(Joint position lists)
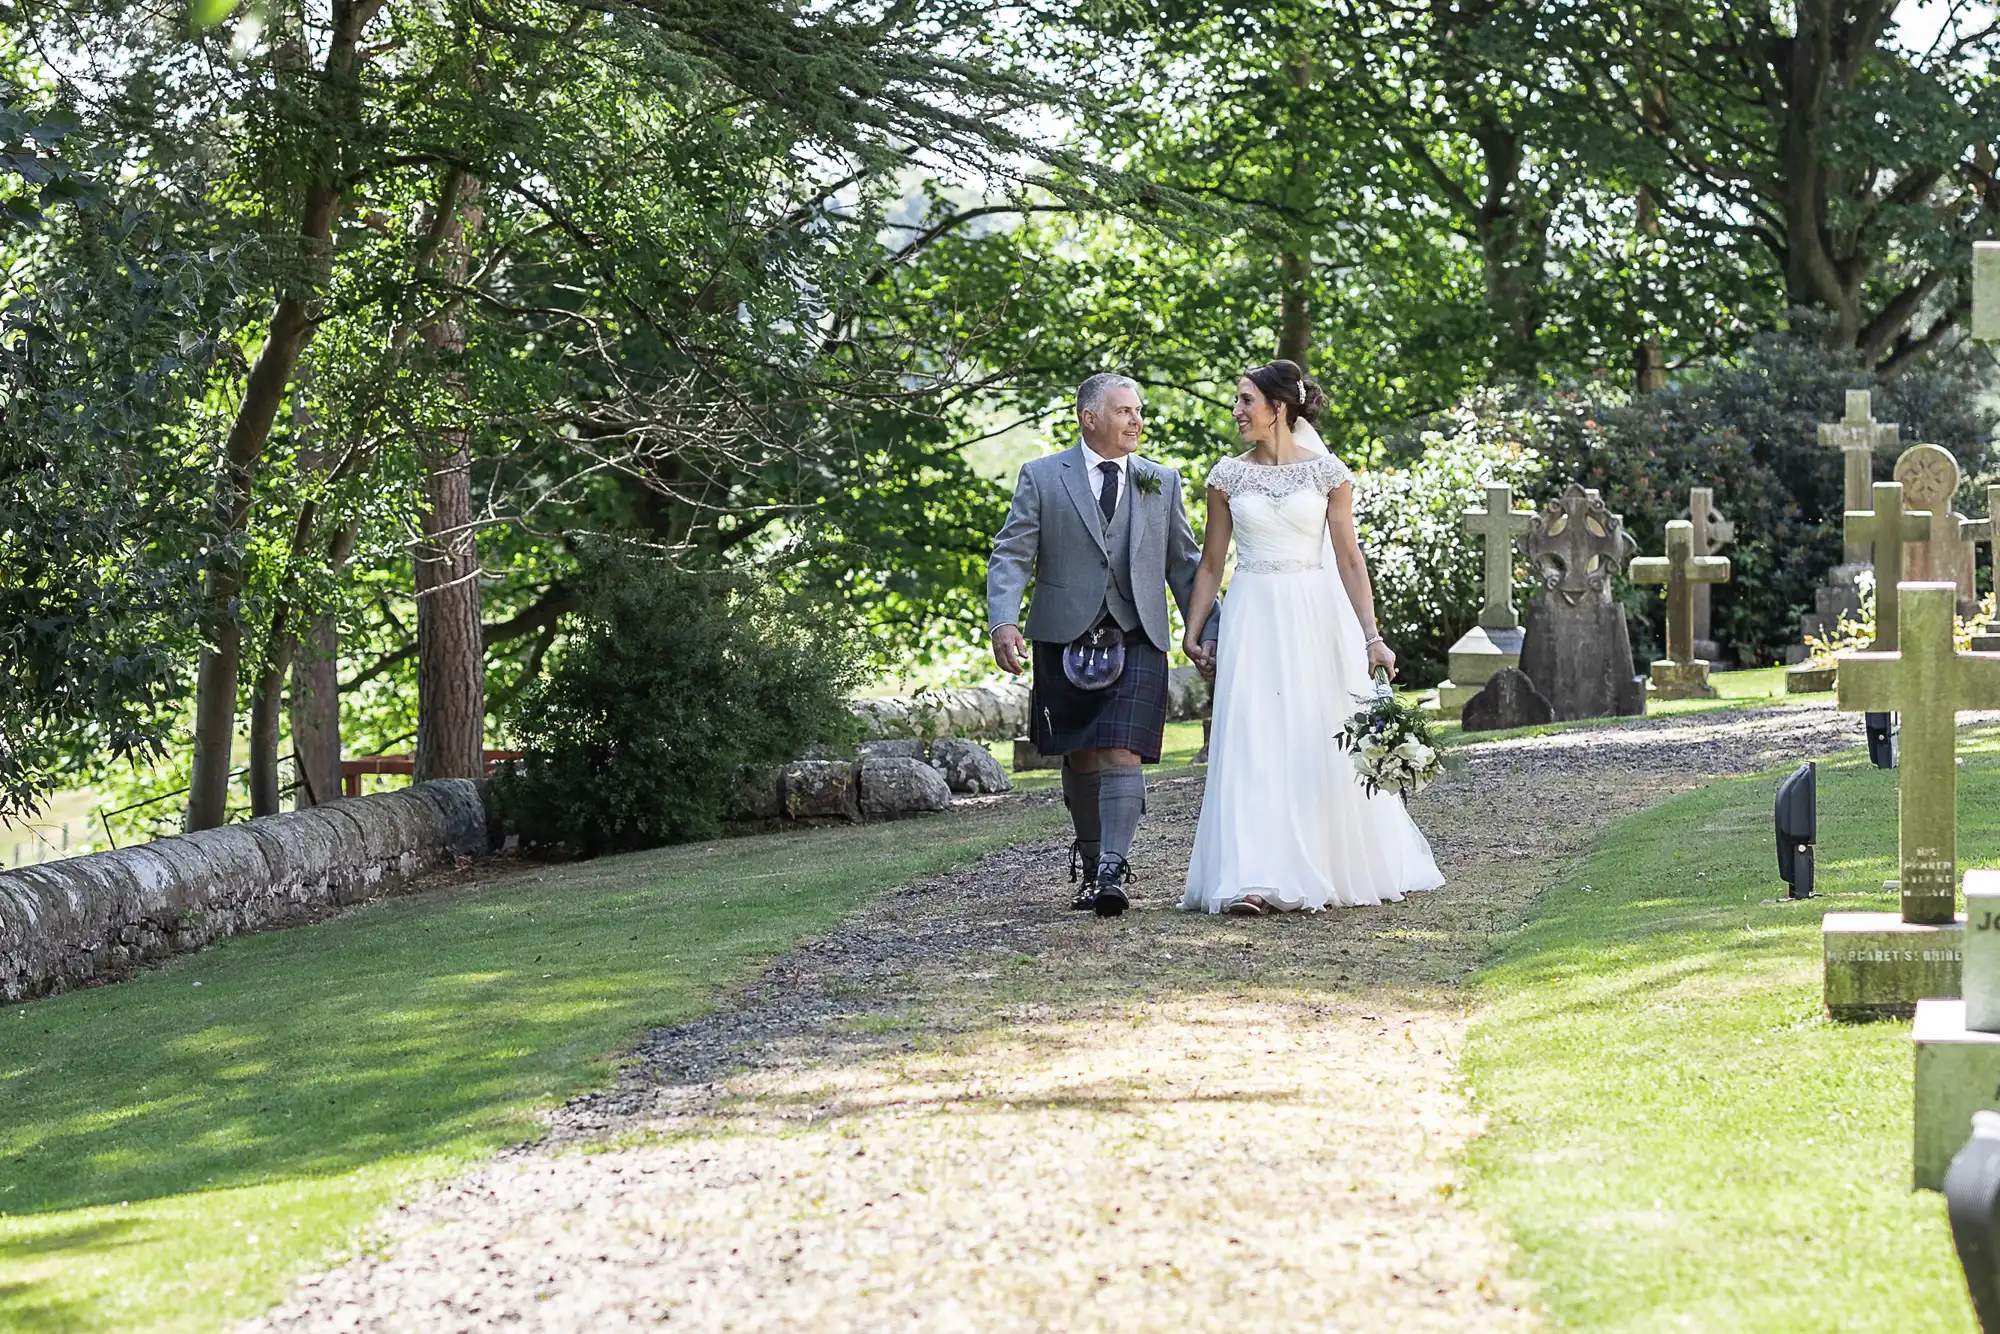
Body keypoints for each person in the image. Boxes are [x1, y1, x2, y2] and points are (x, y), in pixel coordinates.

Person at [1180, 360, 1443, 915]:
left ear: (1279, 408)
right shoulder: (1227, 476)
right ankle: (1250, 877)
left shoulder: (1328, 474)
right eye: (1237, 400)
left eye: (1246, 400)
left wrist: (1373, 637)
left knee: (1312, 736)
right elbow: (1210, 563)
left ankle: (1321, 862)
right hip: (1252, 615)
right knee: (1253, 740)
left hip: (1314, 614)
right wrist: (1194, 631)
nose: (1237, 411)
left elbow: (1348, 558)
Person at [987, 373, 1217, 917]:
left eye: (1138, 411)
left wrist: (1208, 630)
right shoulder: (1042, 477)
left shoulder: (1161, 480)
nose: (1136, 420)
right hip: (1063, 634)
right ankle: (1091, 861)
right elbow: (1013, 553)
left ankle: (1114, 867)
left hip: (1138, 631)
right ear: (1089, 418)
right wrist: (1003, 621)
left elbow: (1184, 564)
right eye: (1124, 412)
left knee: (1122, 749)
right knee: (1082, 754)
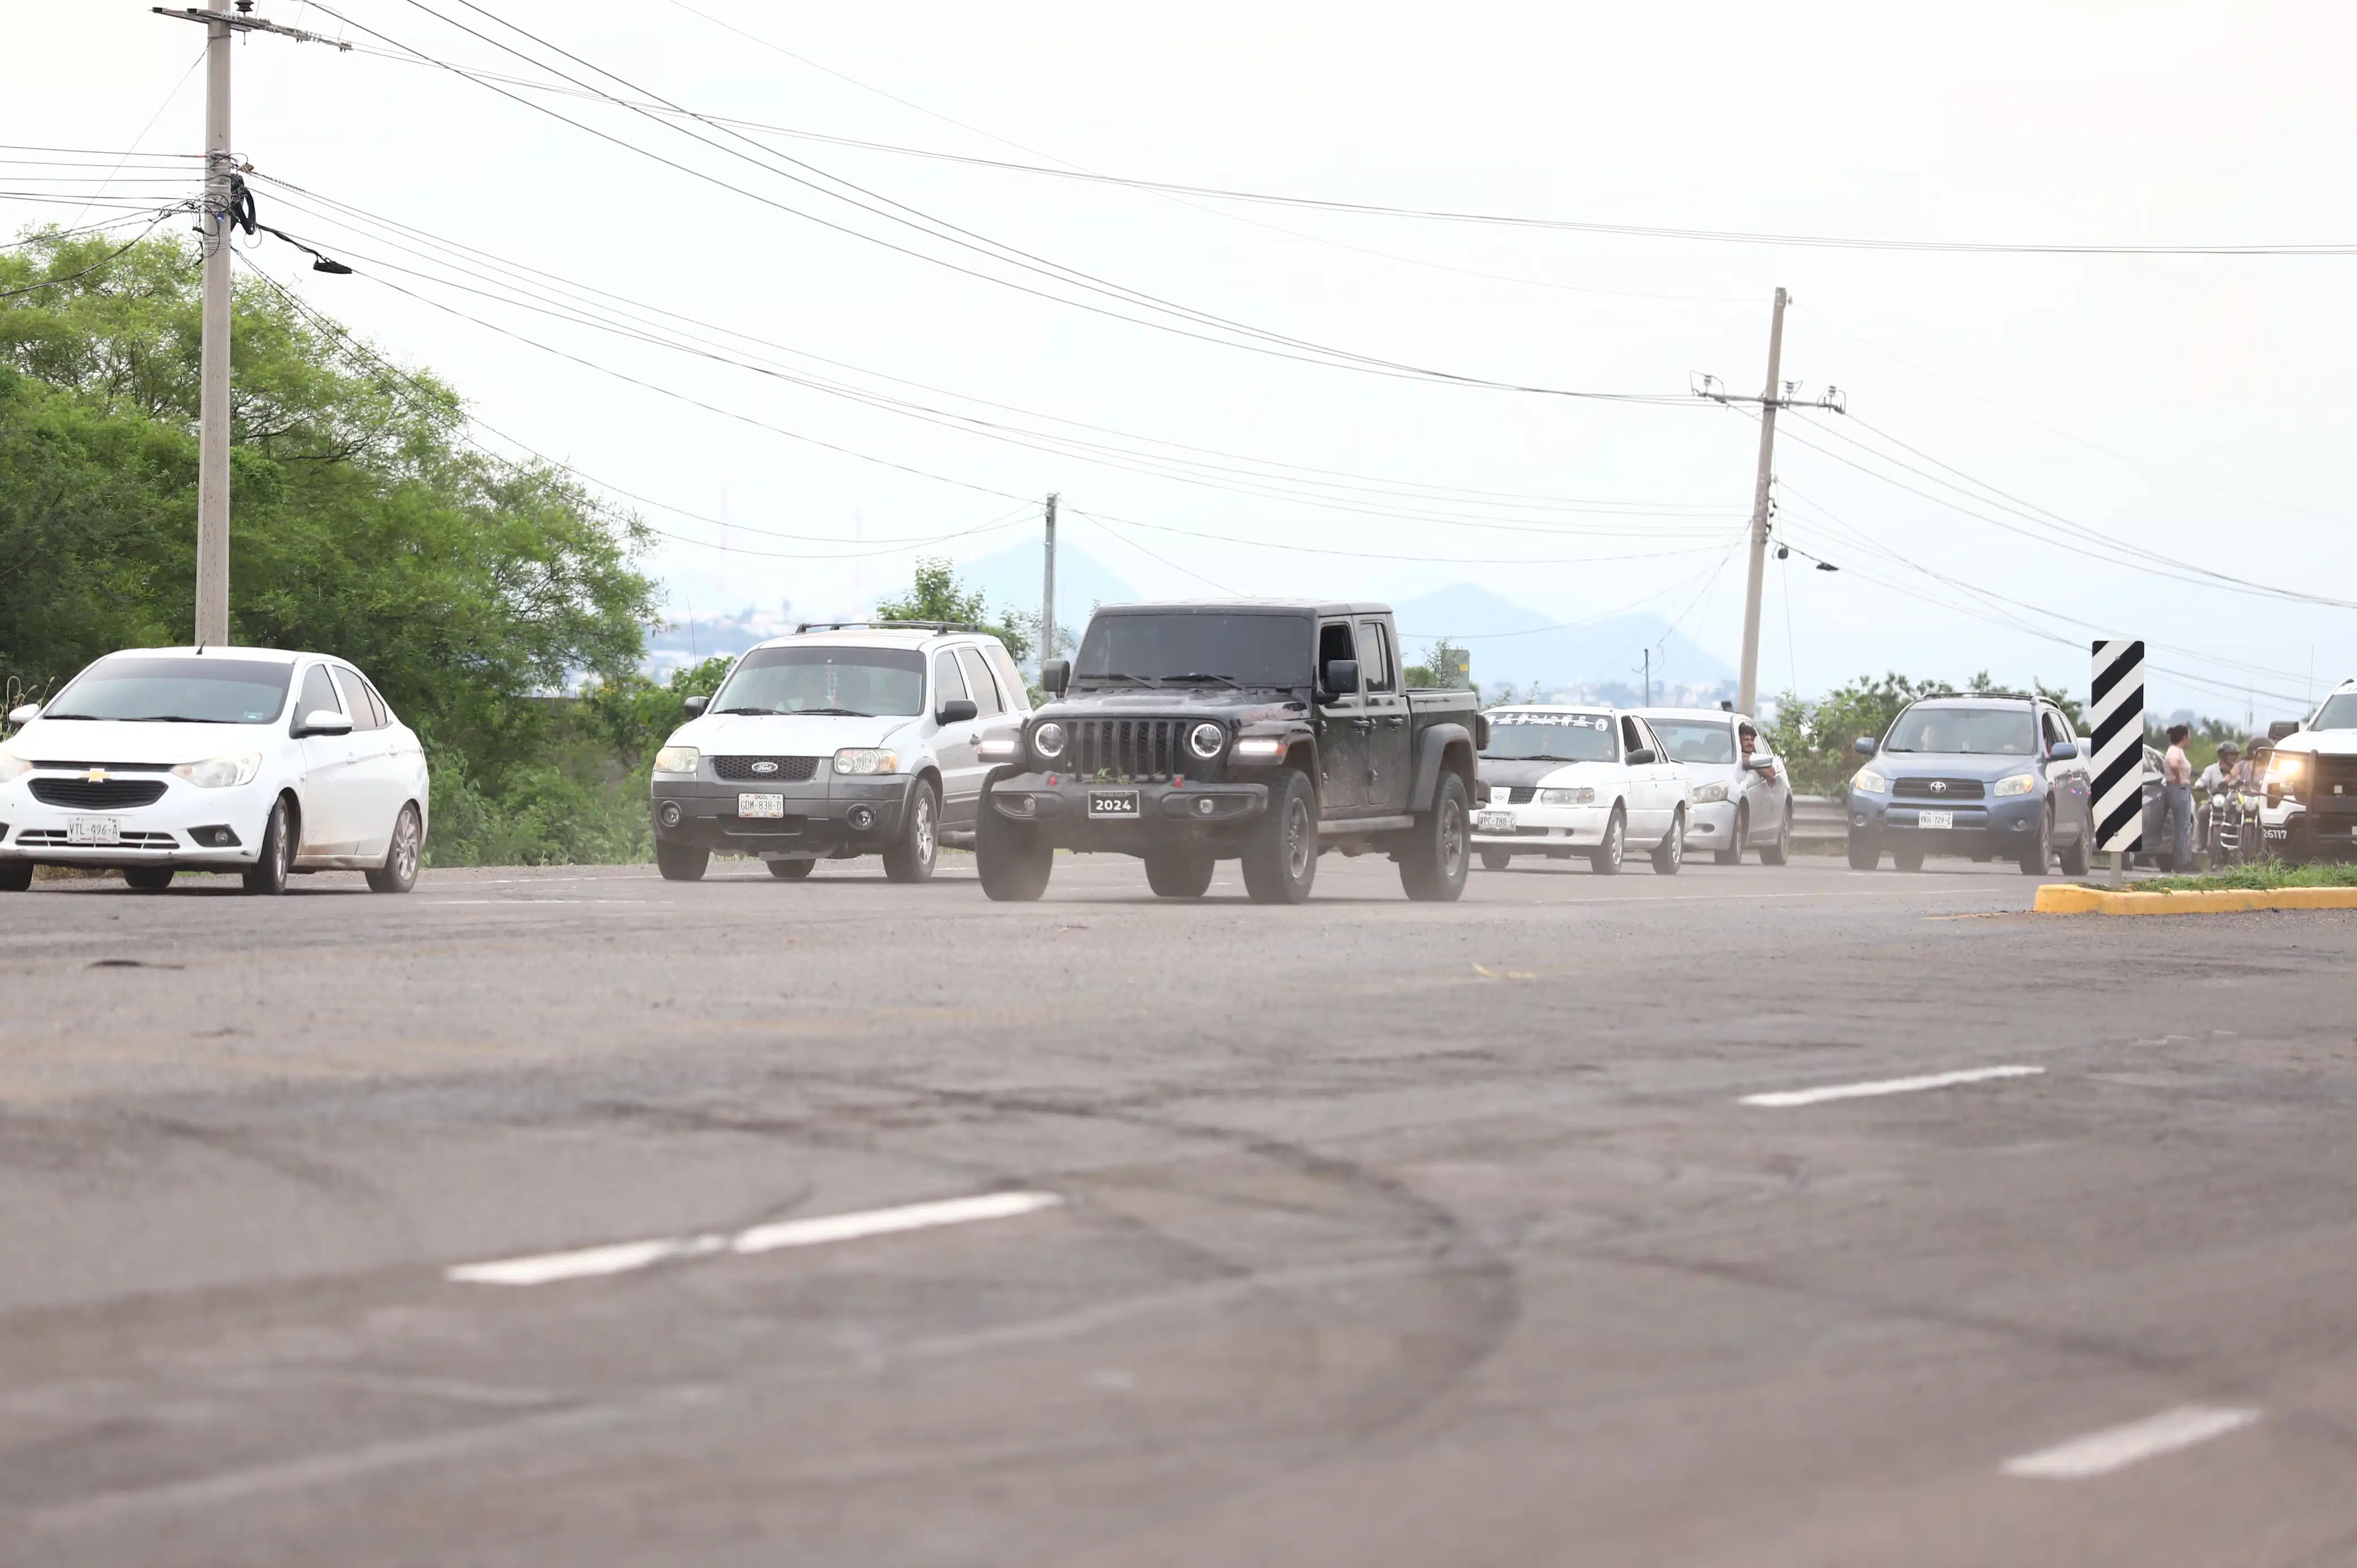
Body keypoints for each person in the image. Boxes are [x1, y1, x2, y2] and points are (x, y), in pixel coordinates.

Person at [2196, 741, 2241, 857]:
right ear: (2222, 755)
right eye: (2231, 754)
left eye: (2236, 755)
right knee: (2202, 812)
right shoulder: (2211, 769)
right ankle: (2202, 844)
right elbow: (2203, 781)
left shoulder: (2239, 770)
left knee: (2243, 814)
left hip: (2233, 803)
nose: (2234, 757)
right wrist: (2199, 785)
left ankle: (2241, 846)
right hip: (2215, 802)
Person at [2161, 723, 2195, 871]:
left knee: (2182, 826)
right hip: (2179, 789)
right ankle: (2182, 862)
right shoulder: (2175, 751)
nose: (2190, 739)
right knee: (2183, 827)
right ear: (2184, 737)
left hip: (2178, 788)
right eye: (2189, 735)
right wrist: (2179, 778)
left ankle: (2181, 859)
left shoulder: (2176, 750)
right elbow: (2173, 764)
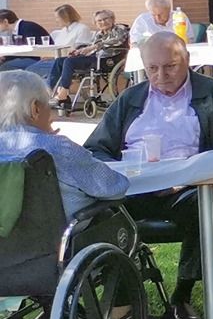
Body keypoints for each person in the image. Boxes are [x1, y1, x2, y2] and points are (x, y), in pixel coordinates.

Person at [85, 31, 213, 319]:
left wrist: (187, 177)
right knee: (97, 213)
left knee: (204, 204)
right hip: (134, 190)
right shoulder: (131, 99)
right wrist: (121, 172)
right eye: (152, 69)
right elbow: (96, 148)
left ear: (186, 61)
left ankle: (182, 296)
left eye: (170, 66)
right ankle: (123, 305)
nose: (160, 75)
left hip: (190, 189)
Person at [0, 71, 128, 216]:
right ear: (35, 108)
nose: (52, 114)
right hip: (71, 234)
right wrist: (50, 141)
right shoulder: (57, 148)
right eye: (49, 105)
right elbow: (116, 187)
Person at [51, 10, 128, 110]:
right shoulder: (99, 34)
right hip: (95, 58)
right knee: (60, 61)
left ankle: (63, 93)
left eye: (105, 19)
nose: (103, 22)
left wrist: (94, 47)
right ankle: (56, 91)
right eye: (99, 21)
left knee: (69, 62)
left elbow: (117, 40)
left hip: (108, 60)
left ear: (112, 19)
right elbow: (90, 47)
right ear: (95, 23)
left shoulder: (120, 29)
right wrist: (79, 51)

> Task description:
The answer must reproduce every line of the records above exactly, with all pictures left out.

> The answer:
Body keypoints for each person in the image. Boxes are [x1, y1, x2, y2] and points are (x, y), in pixel coordinates.

Person at [1180, 360, 1443, 915]:
left ear: (1279, 408)
right shoulder: (1227, 476)
right ankle: (1250, 877)
left shoulder: (1328, 474)
right eye: (1237, 400)
left eye: (1246, 400)
left wrist: (1373, 637)
left knee: (1312, 736)
right elbow: (1210, 563)
left ankle: (1321, 862)
right hip: (1252, 615)
right knee: (1253, 740)
left hip: (1314, 614)
right wrist: (1194, 631)
nose: (1237, 411)
left elbow: (1348, 558)
Person at [987, 373, 1217, 917]:
left eye: (1138, 411)
left wrist: (1208, 630)
right shoulder: (1042, 477)
left shoulder: (1161, 480)
nose: (1136, 420)
right hip: (1063, 634)
right ankle: (1091, 861)
right elbow: (1013, 553)
left ankle: (1114, 867)
left hip: (1138, 631)
right ear: (1089, 418)
right wrist: (1003, 621)
left elbow: (1184, 564)
right eye: (1124, 412)
left knee: (1122, 749)
right knee: (1082, 754)
Body keypoints for each person in the image. Boxes are [x1, y1, x2, y2] and points are (x, y), in pixel coordinates.

Person at [2196, 741, 2241, 857]:
right ear: (2222, 755)
right eye: (2231, 754)
left eye: (2236, 755)
right knee: (2202, 812)
right shoulder: (2211, 769)
right ankle: (2202, 844)
right elbow: (2203, 781)
left shoulder: (2239, 770)
left knee: (2243, 814)
left hip: (2233, 803)
nose: (2234, 757)
right wrist: (2199, 785)
left ankle: (2241, 846)
right hip: (2215, 802)
Person at [2161, 723, 2195, 871]:
left knee: (2182, 826)
right hip: (2179, 789)
right ankle: (2182, 862)
right shoulder: (2175, 751)
nose: (2190, 739)
right knee: (2183, 827)
right ear: (2184, 737)
left hip: (2178, 788)
right eye: (2189, 735)
right wrist: (2179, 778)
left ankle: (2181, 859)
left shoulder: (2176, 750)
right elbow: (2173, 764)
Body keypoints for each person in the image. Boxes are [x1, y1, x2, y2] and points are (x, y), in pixel coordinates.

Person at [85, 31, 213, 319]:
left wrist: (187, 177)
right knee: (97, 213)
left knee: (204, 204)
right hip: (134, 190)
right shoulder: (131, 99)
right wrist: (121, 172)
right eye: (152, 69)
right elbow: (96, 148)
left ear: (186, 61)
left ankle: (182, 296)
left eye: (170, 66)
right ankle: (123, 305)
nose: (160, 75)
left hip: (190, 189)
Person at [0, 71, 128, 216]:
right ear: (35, 108)
nose: (52, 114)
right hip: (71, 234)
right wrist: (50, 141)
right shoulder: (57, 148)
right eye: (49, 105)
right elbow: (116, 187)
Person at [51, 10, 128, 110]:
right shoulder: (99, 34)
right hip: (95, 58)
right knee: (60, 61)
left ankle: (63, 93)
left eye: (105, 19)
nose: (103, 22)
left wrist: (94, 47)
right ankle: (56, 91)
right eye: (99, 21)
left knee: (69, 62)
left elbow: (117, 40)
left hip: (108, 60)
left ear: (112, 19)
right elbow: (90, 47)
right ear: (95, 23)
left shoulder: (120, 29)
right wrist: (79, 51)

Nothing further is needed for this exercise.